SAN FRANCISCO — U.S. automakers basked in the glow of easy year-over-year sales comparisons Friday, with Chrysler Group's 61 percent surge leading a trio of double-digit September gains.
Toyota, Honda and Nissan also joined in the industry's barrage of improved numbers. Toyota posted a 16.8 percent gain to 147,162 vehicles, while Nissan registered a 34 percent jump to 74,205.
Honda's sales rose 26.1 percent to 97,361 vehicles.
Overall, the seasonally adjusted annual rate of sales came in at 11.76 million cars and trucks, according to Autodata, up from a lowly 9.38 million a year ago, when the industry suffered from a hangover created by the cash-for-clunkers binge.
Chrysler was the biggest gainer last month. With Italy's Fiat SpA at the wheel, Chrysler said it sold 100,077 cars and trucks for the month, up from 62,197 a year earlier.
Ford reported a 46 percent surge, while General Motors came in with a 10.5 percent advance.

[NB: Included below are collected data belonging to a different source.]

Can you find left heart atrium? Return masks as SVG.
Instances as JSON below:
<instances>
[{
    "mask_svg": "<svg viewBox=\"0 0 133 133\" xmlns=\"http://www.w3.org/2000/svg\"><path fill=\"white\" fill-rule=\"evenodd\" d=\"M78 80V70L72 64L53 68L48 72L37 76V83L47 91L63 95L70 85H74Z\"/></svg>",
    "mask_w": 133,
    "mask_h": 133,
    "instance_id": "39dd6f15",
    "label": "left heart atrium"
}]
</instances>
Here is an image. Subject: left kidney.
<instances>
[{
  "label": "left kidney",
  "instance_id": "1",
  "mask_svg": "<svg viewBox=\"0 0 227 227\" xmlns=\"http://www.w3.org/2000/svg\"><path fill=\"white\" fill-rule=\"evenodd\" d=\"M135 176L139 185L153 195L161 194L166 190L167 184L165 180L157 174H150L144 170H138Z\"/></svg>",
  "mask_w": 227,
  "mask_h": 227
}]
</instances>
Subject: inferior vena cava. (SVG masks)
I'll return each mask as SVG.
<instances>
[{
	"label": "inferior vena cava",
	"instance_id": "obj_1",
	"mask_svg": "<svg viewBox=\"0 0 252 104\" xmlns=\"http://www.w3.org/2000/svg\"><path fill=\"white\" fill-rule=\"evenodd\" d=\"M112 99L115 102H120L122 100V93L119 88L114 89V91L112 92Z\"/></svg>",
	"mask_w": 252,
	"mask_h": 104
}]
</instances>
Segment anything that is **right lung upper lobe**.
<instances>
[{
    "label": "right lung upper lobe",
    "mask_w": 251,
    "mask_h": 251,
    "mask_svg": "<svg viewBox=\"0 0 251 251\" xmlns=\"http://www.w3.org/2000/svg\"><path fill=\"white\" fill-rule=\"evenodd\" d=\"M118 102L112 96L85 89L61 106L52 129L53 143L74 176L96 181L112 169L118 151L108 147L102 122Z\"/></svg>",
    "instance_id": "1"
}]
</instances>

Paul Ballew, former GM analyst and chief economist at Nationwide, said that September results were pretty much in line with expectations and that he doesn't see much changing in the fourth quarter.
"This is a sales pattern that is very consistent with a hesitant economic backdrop," he said. "We're inching back toward more normal conditions, but the reality remains that we have a very long slog ahead of us."
Buyers remain cautious, responding to promotions and economic news, which means sales come in spurts. Still, those trends "encourage us that the buyers are out there and that the industry recovery will continue," said Bob Carter, group vice president at Toyota Motor Sales USA.
Don Johnson, GM's vice president of U.S. sales, took an upbeat but cautious stance on the current state of the industry during a conference call following the release of the monthly results.
"We still have a fairly weak housing market, and some of the economic and political uncertainties are continuing to put downward pressure on consumer confidence," he said.